Solicitors Maples & Calder received €13.23 million and solicitors McCann FitzGerald received €6.35 million, inclusive in both cases of counsels’ fees for barristers.

The legal fees reflect costs incurred in both the administration and in a case the administrators took against former Quinn Insurance auditors PwC (PwC) for alleged negligent auditing, Grant Thornton said.

PwC denied such claims but paid €54 million last year to settle the case, inclusive of the administrators’ costs. PwC’s costs were €25 million, bringing professional fees in the administration and associated litigation to some €85 million.

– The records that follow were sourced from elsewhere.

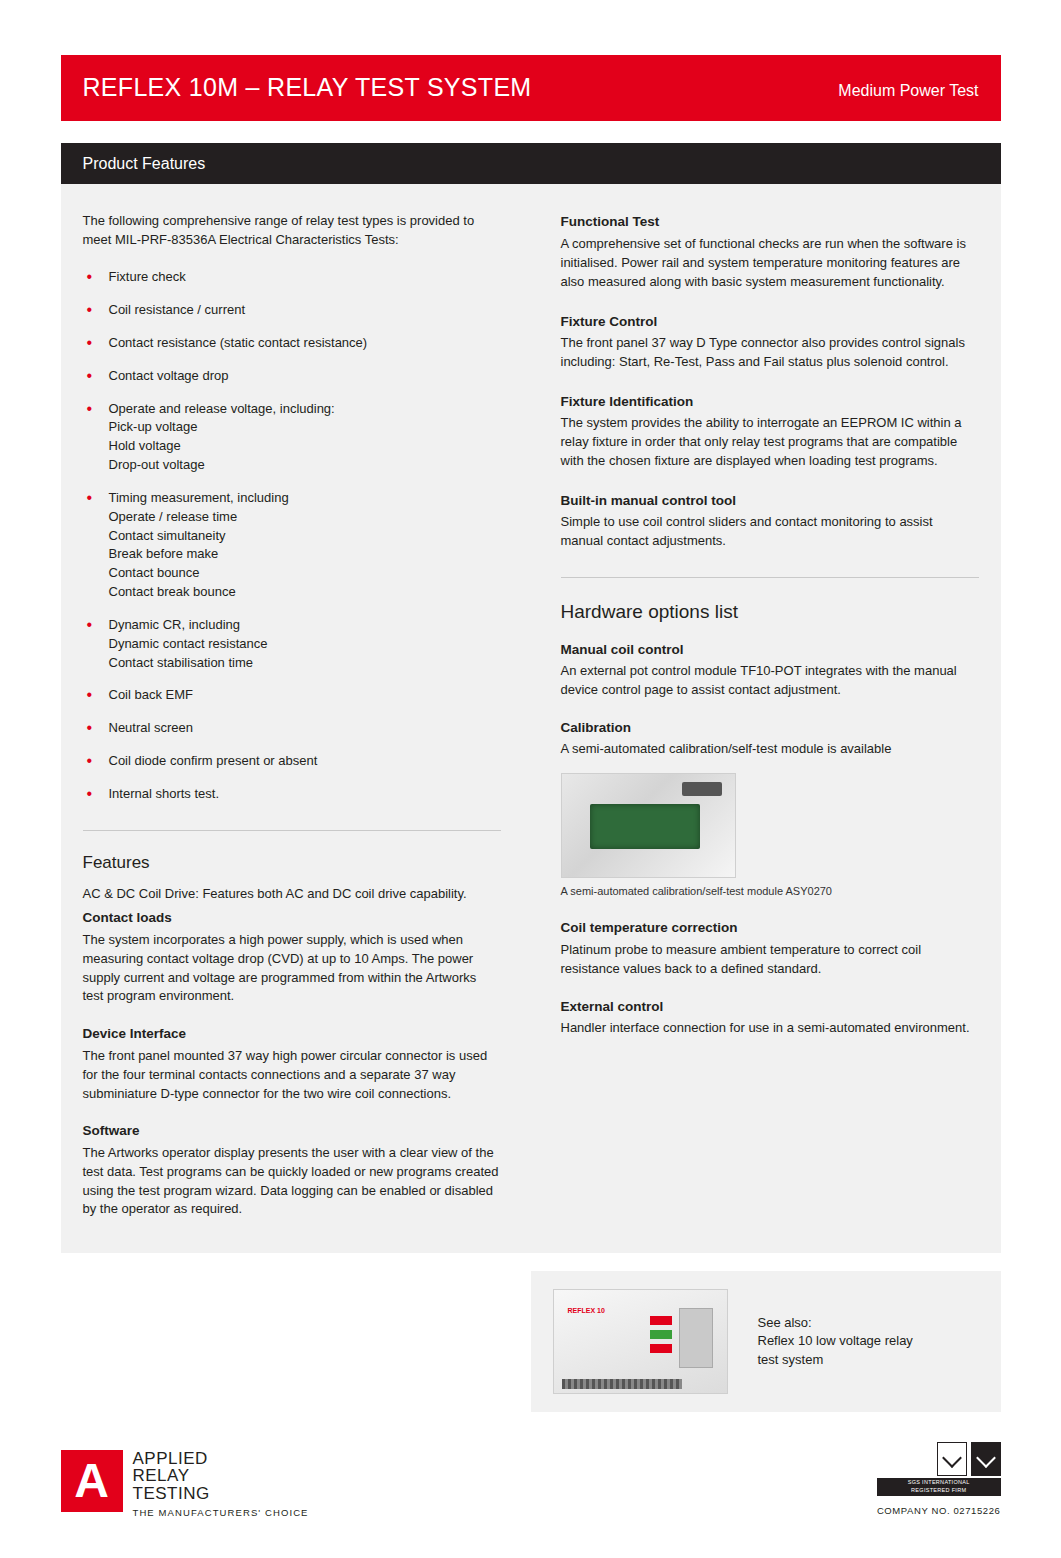REFLEX 10M – RELAY TEST SYSTEM
Medium Power Test
Product Features
The following comprehensive range of relay test types is provided to meet MIL-PRF-83536A Electrical Characteristics Tests:
Fixture check
Coil resistance / current
Contact resistance (static contact resistance)
Contact voltage drop
Operate and release voltage, including: Pick-up voltage Hold voltage Drop-out voltage
Timing measurement, including Operate / release time Contact simultaneity Break before make Contact bounce Contact break bounce
Dynamic CR, including Dynamic contact resistance Contact stabilisation time
Coil back EMF
Neutral screen
Coil diode confirm present or absent
Internal shorts test.
Features
AC & DC Coil Drive: Features both AC and DC coil drive capability.
Contact loads
The system incorporates a high power supply, which is used when measuring contact voltage drop (CVD) at up to 10 Amps. The power supply current and voltage are programmed from within the Artworks test program environment.
Device Interface
The front panel mounted 37 way high power circular connector is used for the four terminal contacts connections and a separate 37 way subminiature D-type connector for the two wire coil connections.
Software
The Artworks operator display presents the user with a clear view of the test data. Test programs can be quickly loaded or new programs created using the test program wizard. Data logging can be enabled or disabled by the operator as required.
Functional Test
A comprehensive set of functional checks are run when the software is initialised. Power rail and system temperature monitoring features are also measured along with basic system measurement functionality.
Fixture Control
The front panel 37 way D Type connector also provides control signals including: Start, Re-Test, Pass and Fail status plus solenoid control.
Fixture Identification
The system provides the ability to interrogate an EEPROM IC within a relay fixture in order that only relay test programs that are compatible with the chosen fixture are displayed when loading test programs.
Built-in manual control tool
Simple to use coil control sliders and contact monitoring to assist manual contact adjustments.
Hardware options list
Manual coil control
An external pot control module TF10-POT integrates with the manual device control page to assist contact adjustment.
Calibration
A semi-automated calibration/self-test module is available
A semi-automated calibration/self-test module ASY0270
Coil temperature correction
Platinum probe to measure ambient temperature to correct coil resistance values back to a defined standard.
External control
Handler interface connection for use in a semi-automated environment.
REFLEX 10
See also:
Reflex 10 low voltage relay
test system
A
APPLIED
RELAY
TESTING THE MANUFACTURERS' CHOICE
SGS INTERNATIONAL
REGISTERED FIRM
COMPANY NO. 02715226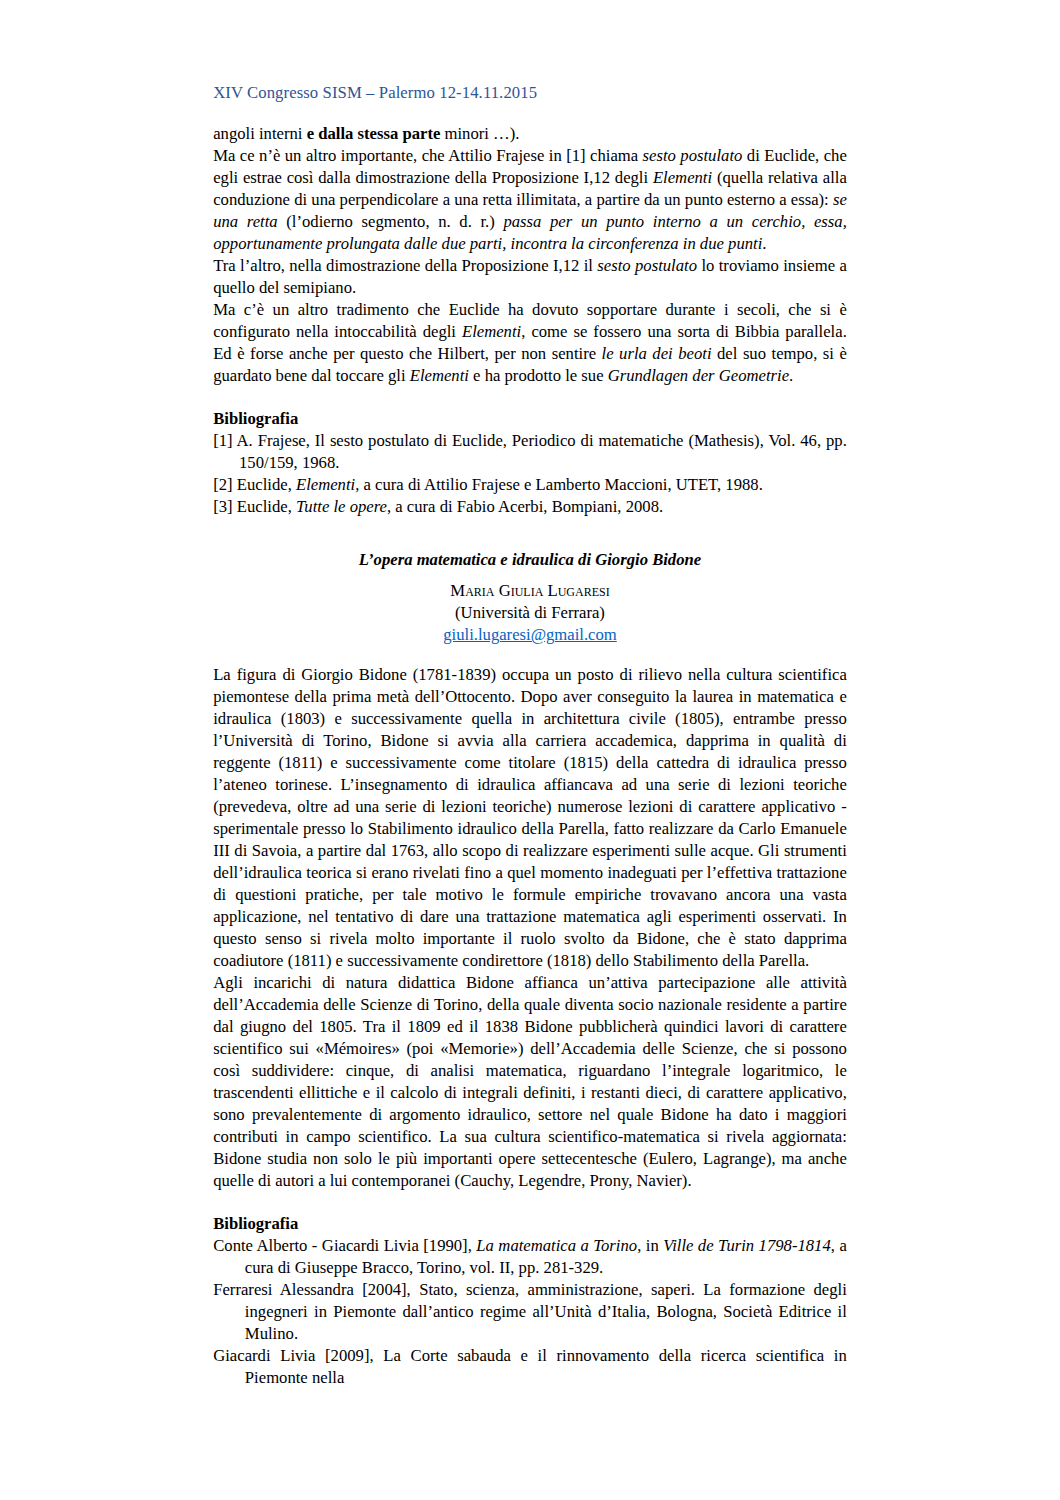XIV Congresso SISM – Palermo 12-14.11.2015
angoli interni e dalla stessa parte minori …).
Ma ce n’è un altro importante, che Attilio Frajese in [1] chiama sesto postulato di Euclide, che egli estrae così dalla dimostrazione della Proposizione I,12 degli Elementi (quella relativa alla conduzione di una perpendicolare a una retta illimitata, a partire da un punto esterno a essa): se una retta (l’odierno segmento, n. d. r.) passa per un punto interno a un cerchio, essa, opportunamente prolungata dalle due parti, incontra la circonferenza in due punti.
Tra l’altro, nella dimostrazione della Proposizione I,12 il sesto postulato lo troviamo insieme a quello del semipiano.
Ma c’è un altro tradimento che Euclide ha dovuto sopportare durante i secoli, che si è configurato nella intoccabilità degli Elementi, come se fossero una sorta di Bibbia parallela. Ed è forse anche per questo che Hilbert, per non sentire le urla dei beoti del suo tempo, si è guardato bene dal toccare gli Elementi e ha prodotto le sue Grundlagen der Geometrie.
Bibliografia
[1] A. Frajese, Il sesto postulato di Euclide, Periodico di matematiche (Mathesis), Vol. 46, pp. 150/159, 1968.
[2] Euclide, Elementi, a cura di Attilio Frajese e Lamberto Maccioni, UTET, 1988.
[3] Euclide, Tutte le opere, a cura di Fabio Acerbi, Bompiani, 2008.
L’opera matematica e idraulica di Giorgio Bidone
Maria Giulia Lugaresi
(Università di Ferrara)
giuli.lugaresi@gmail.com
La figura di Giorgio Bidone (1781-1839) occupa un posto di rilievo nella cultura scientifica piemontese della prima metà dell’Ottocento. Dopo aver conseguito la laurea in matematica e idraulica (1803) e successivamente quella in architettura civile (1805), entrambe presso l’Università di Torino, Bidone si avvia alla carriera accademica, dapprima in qualità di reggente (1811) e successivamente come titolare (1815) della cattedra di idraulica presso l’ateneo torinese. L’insegnamento di idraulica affiancava ad una serie di lezioni teoriche (prevedeva, oltre ad una serie di lezioni teoriche) numerose lezioni di carattere applicativo - sperimentale presso lo Stabilimento idraulico della Parella, fatto realizzare da Carlo Emanuele III di Savoia, a partire dal 1763, allo scopo di realizzare esperimenti sulle acque. Gli strumenti dell’idraulica teorica si erano rivelati fino a quel momento inadeguati per l’effettiva trattazione di questioni pratiche, per tale motivo le formule empiriche trovavano ancora una vasta applicazione, nel tentativo di dare una trattazione matematica agli esperimenti osservati. In questo senso si rivela molto importante il ruolo svolto da Bidone, che è stato dapprima coadiutore (1811) e successivamente condirettore (1818) dello Stabilimento della Parella.
Agli incarichi di natura didattica Bidone affianca un’attiva partecipazione alle attività dell’Accademia delle Scienze di Torino, della quale diventa socio nazionale residente a partire dal giugno del 1805. Tra il 1809 ed il 1838 Bidone pubblicherà quindici lavori di carattere scientifico sui «Mémoires» (poi «Memorie») dell’Accademia delle Scienze, che si possono così suddividere: cinque, di analisi matematica, riguardano l’integrale logaritmico, le trascendenti ellittiche e il calcolo di integrali definiti, i restanti dieci, di carattere applicativo, sono prevalentemente di argomento idraulico, settore nel quale Bidone ha dato i maggiori contributi in campo scientifico. La sua cultura scientifico-matematica si rivela aggiornata: Bidone studia non solo le più importanti opere settecentesche (Eulero, Lagrange), ma anche quelle di autori a lui contemporanei (Cauchy, Legendre, Prony, Navier).
Bibliografia
Conte Alberto - Giacardi Livia [1990], La matematica a Torino, in Ville de Turin 1798-1814, a cura di Giuseppe Bracco, Torino, vol. II, pp. 281-329.
Ferraresi Alessandra [2004], Stato, scienza, amministrazione, saperi. La formazione degli ingegneri in Piemonte dall’antico regime all’Unità d’Italia, Bologna, Società Editrice il Mulino.
Giacardi Livia [2009], La Corte sabauda e il rinnovamento della ricerca scientifica in Piemonte nella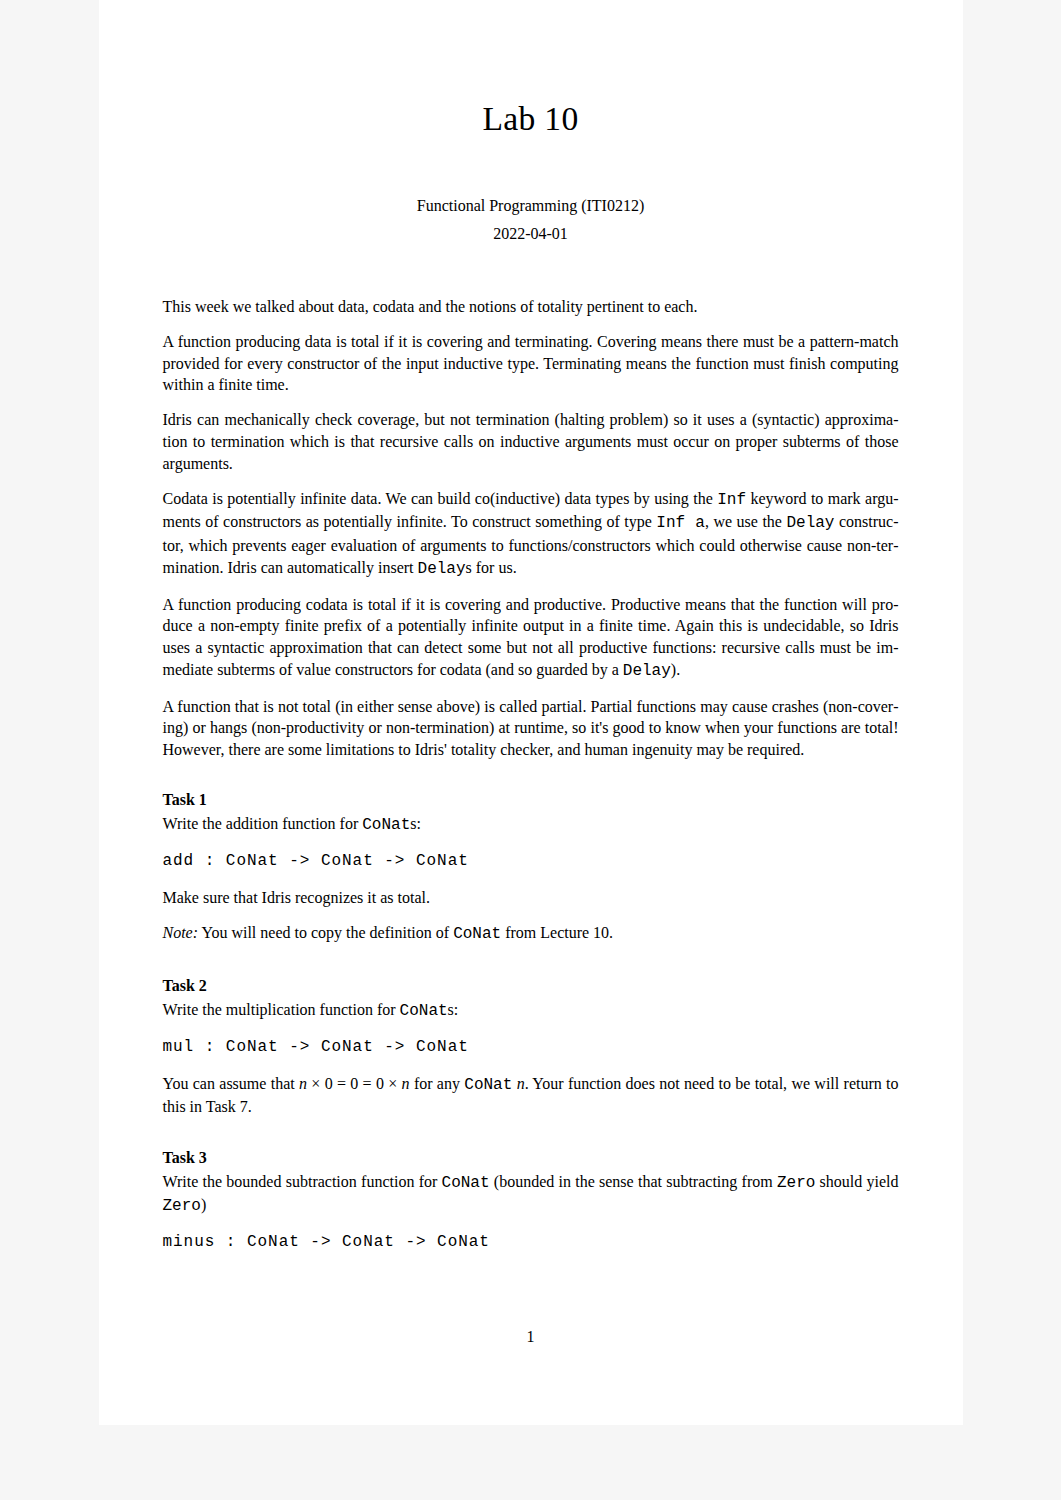Lab 10
Functional Programming (ITI0212)
2022-04-01
This week we talked about data, codata and the notions of totality pertinent to each.
A function producing data is total if it is covering and terminating. Covering means there must be a pattern-match provided for every constructor of the input inductive type. Terminating means the function must finish computing within a finite time.
Idris can mechanically check coverage, but not termination (halting problem) so it uses a (syntactic) approximation to termination which is that recursive calls on inductive arguments must occur on proper subterms of those arguments.
Codata is potentially infinite data. We can build co(inductive) data types by using the Inf keyword to mark arguments of constructors as potentially infinite. To construct something of type Inf a, we use the Delay constructor, which prevents eager evaluation of arguments to functions/constructors which could otherwise cause non-termination. Idris can automatically insert Delays for us.
A function producing codata is total if it is covering and productive. Productive means that the function will produce a non-empty finite prefix of a potentially infinite output in a finite time. Again this is undecidable, so Idris uses a syntactic approximation that can detect some but not all productive functions: recursive calls must be immediate subterms of value constructors for codata (and so guarded by a Delay).
A function that is not total (in either sense above) is called partial. Partial functions may cause crashes (non-covering) or hangs (non-productivity or non-termination) at runtime, so it's good to know when your functions are total! However, there are some limitations to Idris' totality checker, and human ingenuity may be required.
Task 1
Write the addition function for CoNats:
add : CoNat -> CoNat -> CoNat
Make sure that Idris recognizes it as total.
Note: You will need to copy the definition of CoNat from Lecture 10.
Task 2
Write the multiplication function for CoNats:
mul : CoNat -> CoNat -> CoNat
You can assume that n × 0 = 0 = 0 × n for any CoNat n. Your function does not need to be total, we will return to this in Task 7.
Task 3
Write the bounded subtraction function for CoNat (bounded in the sense that subtracting from Zero should yield Zero)
minus : CoNat -> CoNat -> CoNat
1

That sum is less than the €100 million calculation set out last week by The Irish Times in a report citing “legal provisions” for €32.47 million in litigation costs that the administrators set aside in annual accounts filed with the Companies Office.

In a report to the court last June, the administrators said their own costs would have reached €60 million for prosecuting the PwC case if they lost the action.

The progress reports were provided to the paper after it applied last week to Mr Justice David Barniville, president of the High Court, for access to the documents.

Grant Thornton had previously declined to release the records and the Courts Service said it could not provide them as they were not in the case file. In a brief hearing on Friday, Mr Justice Barniville thanked the administrators for making the reports publicly available with very light redactions for commercial sensitivity.

The documents set hourly rates paid to accountants and lawyers. The court-approved hourly rate for Grant Thornton partners was €375 from December 2011, down from €475 between March 2010 and November 2011. However, one an actuarial director with Grant Thorton UK was paid £625 per hour for work in 2012.

The standard hourly rate excluding VAT for Maples & Calder partners was €485 but a court-approved 15 per cent discount was applied from Mary 2013, cutting the hourly rate for work by partners on Quinn Insurance to €410.

The standard hourly rate for senior partners in McCann FitzGerald was €495. Such sums were discounted by 5 per cent after €500,000 in any year and the court-approved hourly rate was €470 between March 2010 and November 2011. From December 2011 onwards a 15 per cent discount was applied to the standard McCann FitzGerald hourly rates, bringing senior partners’ fees to €420 and junior partners’ fees to €382.